_DOCUMENT TEXT_
· · · · ·

Case ID: ariz-app_3/html/0303-01.html
Source: Caselaw Access Project
Author: {"author": "HATHAWAY, Judge.", "license": "Public Domain", "url": "https://static.case.law/"}
Date Created: 2024-08-24T03:29:51.129683

413 P.2d 869
    COCA-COLA BOTTLING COMPANY OF TUCSON, Inc., an Arizona corporation, Appellant, v. James C. FITZGERALD and Stella D. Fitzgerald, husband and wife, Appellees.
    
    No. 2 CA-CIV 71.
    Court of Appeals of Arizona.
    May 4, 1966.
    Rehearing Denied May 26, 1966.
    Review Denied June 21, 1966.
    
      Chandler, Tullar, Udall & Richmond, by D. B. Udall, Tucson, for appellant.
    Martin H. Schulman, Tucson, for appel-lees.
    
      
       This appeal was filed with, the Arizona Supreme Court and assigned that court’s No. 8037. The matter was referred to this • court pursuant to A.R.S. Section 12-120.23.
    
   HATHAWAY, Judge.

The appellees, James C. Fitzgerald and Stella D. Fitzgerald, husband and wife, obtained a $5,000 judgment entered on a jury verdict against the appellant, Coca-Cola Bottling Company of Tucson, Inc., an Arizona corporation. The judgment, from which appellant has taken this appeal, was for personal injuries sustained by Mr. Fitzgerald. Briefly the facts are as follows.

As he came on duty the evening of May 10, 1961, Mr. Fitzgerald, a jailer for Pima county, purchased a bottle of coca-cola from a vending machine located near the entrance to the Pima county sheriff’s office. He took one swallow of the beverage and found that it tasted bitter and was very nauseating. He held the bottle up to the light and saw little particles floating around in it. In approximately an hour and a half to two hours he became quite nauseous and vomited three times. He had eaten nothing before coming to work and consumed nothing at work other than the one swallow of coca-cola. When he returned home the nausea and vomiting continued and he developed diarrhea.

The following afternoon Fitzgerald consulted a physician who prescribed for his condition. His nausea persisted, however, accompanied by vomiting spells and expectoration of a stringy, mucous-like substance. He ate very little and became very nervous, upset and worried about the expectorated substance.

Mrs. Fitzgerald testified that during the entire day of May 25, 1961, her husband vomited, retched and suffered dysentery. Early the following morning, according to her, he had just returned from the bathroom and was sitting on the edge of his bed when he suddenly called for a bed pan and began vomiting, retching and pulling stuff from his mouth and went into “the dry heaves.” She stated:

“He couldn’t get anything more up at all and all of a sudden he grabbed his heart and said 'Oh, my God’ and I thought my husband was gone.”

It was later established that he had suffered a coronary occlusion.

Appellant assigns as error the trial court’s refusal to (1) direct a verdict in its favor and (2) grant its motion to set aside the verdict and judgment and enter judgment in accordance with its motion for a directed verdict. The reason stated by appellant is:

“ * * * the evidence construed most strongly in favor of Plaintiff failed to establish that the Coca-Cola was unwholesome at the time it left Defendant’s control or that its handling after it left Defendant’s control was such that the doctrine of res ipsa loquitur was applicable to the facts of this case.”

· · · · ·

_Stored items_
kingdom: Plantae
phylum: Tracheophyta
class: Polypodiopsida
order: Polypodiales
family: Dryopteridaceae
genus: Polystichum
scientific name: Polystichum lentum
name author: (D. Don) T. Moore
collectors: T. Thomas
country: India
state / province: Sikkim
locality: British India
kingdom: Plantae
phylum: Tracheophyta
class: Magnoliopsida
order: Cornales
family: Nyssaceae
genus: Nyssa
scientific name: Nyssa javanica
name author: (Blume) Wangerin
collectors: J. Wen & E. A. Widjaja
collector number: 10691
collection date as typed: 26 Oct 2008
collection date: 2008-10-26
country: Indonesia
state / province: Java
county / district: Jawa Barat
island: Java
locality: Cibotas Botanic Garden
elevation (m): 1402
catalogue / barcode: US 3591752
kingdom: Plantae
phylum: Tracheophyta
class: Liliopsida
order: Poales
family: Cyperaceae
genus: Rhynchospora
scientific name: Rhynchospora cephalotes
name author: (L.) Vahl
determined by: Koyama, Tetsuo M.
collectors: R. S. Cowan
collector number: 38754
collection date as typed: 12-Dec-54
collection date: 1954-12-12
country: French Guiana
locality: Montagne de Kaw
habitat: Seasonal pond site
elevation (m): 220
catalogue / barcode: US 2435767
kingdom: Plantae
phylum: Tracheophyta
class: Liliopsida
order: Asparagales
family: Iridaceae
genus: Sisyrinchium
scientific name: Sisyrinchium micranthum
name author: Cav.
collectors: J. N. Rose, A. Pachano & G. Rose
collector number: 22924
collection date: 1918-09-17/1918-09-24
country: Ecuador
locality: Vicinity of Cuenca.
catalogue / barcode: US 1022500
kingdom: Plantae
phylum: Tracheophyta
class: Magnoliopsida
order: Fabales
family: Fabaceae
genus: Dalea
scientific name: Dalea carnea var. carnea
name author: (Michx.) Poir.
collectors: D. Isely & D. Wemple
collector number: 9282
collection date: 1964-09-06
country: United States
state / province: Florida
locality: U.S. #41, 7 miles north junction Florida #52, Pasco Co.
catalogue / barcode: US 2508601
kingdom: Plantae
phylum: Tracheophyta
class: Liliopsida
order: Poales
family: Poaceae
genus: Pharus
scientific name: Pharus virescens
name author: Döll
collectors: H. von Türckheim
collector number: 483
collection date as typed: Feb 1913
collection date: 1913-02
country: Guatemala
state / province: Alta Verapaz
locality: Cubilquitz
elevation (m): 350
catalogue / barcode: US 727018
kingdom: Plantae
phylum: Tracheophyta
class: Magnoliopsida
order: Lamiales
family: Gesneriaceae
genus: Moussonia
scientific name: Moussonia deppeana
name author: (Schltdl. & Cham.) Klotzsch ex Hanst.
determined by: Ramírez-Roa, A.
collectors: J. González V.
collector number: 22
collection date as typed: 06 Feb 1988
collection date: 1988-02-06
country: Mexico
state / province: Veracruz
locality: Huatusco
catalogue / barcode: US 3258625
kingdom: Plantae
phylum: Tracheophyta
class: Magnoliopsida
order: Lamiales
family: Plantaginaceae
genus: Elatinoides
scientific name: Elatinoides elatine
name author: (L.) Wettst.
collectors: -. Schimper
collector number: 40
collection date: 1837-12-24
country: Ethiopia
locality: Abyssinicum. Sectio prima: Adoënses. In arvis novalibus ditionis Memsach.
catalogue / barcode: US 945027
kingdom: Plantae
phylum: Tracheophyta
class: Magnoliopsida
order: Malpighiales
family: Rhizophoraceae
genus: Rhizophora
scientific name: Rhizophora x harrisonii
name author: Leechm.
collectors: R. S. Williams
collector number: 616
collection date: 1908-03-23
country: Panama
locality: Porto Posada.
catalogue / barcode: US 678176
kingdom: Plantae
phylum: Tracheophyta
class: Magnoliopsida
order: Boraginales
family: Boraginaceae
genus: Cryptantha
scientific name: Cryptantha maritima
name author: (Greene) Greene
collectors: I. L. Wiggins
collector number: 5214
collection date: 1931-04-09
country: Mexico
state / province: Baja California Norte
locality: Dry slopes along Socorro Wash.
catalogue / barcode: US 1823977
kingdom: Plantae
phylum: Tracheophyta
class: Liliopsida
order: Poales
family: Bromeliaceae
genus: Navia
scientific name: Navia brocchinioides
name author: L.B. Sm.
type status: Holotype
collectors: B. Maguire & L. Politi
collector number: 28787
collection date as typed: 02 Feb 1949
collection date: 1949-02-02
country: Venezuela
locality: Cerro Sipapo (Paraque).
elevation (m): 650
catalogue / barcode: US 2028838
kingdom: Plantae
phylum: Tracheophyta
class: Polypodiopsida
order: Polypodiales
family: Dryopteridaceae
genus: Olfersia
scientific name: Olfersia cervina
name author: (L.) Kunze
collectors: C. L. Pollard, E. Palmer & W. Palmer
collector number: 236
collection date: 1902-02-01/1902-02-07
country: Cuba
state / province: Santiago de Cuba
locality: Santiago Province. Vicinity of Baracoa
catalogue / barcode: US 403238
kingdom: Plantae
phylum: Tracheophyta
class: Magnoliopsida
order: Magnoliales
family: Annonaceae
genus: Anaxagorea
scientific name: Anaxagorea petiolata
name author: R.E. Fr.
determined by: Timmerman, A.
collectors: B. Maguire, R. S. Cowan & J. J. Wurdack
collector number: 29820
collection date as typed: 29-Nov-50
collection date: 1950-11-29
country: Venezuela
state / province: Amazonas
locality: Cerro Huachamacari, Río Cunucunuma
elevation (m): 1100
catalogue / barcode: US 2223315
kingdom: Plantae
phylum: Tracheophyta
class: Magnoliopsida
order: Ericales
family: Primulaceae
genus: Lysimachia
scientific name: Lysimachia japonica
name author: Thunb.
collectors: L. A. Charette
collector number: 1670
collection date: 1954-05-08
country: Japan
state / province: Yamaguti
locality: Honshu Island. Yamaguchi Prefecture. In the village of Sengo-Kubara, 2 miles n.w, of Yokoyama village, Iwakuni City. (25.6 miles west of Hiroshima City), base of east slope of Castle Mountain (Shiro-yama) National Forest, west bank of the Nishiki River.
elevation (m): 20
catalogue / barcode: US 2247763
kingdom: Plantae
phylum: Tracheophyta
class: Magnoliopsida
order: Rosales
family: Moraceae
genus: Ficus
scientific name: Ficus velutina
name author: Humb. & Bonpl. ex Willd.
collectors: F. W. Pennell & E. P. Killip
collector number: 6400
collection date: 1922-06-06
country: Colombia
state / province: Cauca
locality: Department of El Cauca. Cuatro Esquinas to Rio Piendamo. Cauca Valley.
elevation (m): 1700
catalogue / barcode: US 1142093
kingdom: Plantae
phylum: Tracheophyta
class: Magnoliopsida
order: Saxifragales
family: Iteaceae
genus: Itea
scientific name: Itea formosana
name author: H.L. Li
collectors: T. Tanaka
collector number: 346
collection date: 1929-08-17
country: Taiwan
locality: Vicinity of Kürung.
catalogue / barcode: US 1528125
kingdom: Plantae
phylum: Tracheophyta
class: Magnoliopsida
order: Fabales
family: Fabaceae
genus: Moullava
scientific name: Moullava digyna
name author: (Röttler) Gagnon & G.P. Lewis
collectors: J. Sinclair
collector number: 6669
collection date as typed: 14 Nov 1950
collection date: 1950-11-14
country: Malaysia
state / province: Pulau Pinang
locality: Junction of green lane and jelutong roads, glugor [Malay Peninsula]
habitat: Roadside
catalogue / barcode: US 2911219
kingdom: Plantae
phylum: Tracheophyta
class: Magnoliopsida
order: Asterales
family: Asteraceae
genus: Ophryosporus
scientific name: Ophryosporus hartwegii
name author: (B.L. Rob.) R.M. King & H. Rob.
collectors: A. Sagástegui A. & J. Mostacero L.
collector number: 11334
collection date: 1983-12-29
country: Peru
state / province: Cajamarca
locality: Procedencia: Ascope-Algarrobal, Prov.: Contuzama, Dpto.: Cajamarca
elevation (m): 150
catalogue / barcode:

· · · · ·

_PROBLEM TO WORK ON_
Continue the Arizona Court of Appeals opinion in the Coca-Cola bottling case, starting right after the appellant's quoted statement of its reason.

_RESPONSE AREA_
Appellant argues that the doctrine is available to a plaintiff where a control from the bottler to the consumer is proven, and that absent such proof, the plaintiff must establish no tampering or no reasonable opportunity for tampering while the product is out of the bottler’s control.

Both parties have directed our attention to Crystal Coca-Cola Bottling Co. v. Cathey, 83 Ariz. 163, 317 P.2d 1094 (1957). In Cathey the Arizona Supreme Court was guided by the Tennessee case of Coca-Cola Bottling Works v. Sullivan, 178 Tenn. 405, 158 S.W.2d 721, 171 A.L.R. 1200 (1942) which discussed the factual situations justifying application of the res ipsa loquitur doctrine. The Tennessee court included in one category cases involving soft drinks, milk bottles and other products marketed in containers enclosed by caps which could be removed and replaced and in such cases noted:

“We have here a distinctive element of fact which breaks the conclusive continuity of control between the bottler and the consumer, when the physical possession has been in a third party, such as an intermediary vendor.” 158 S.W.2d at 725.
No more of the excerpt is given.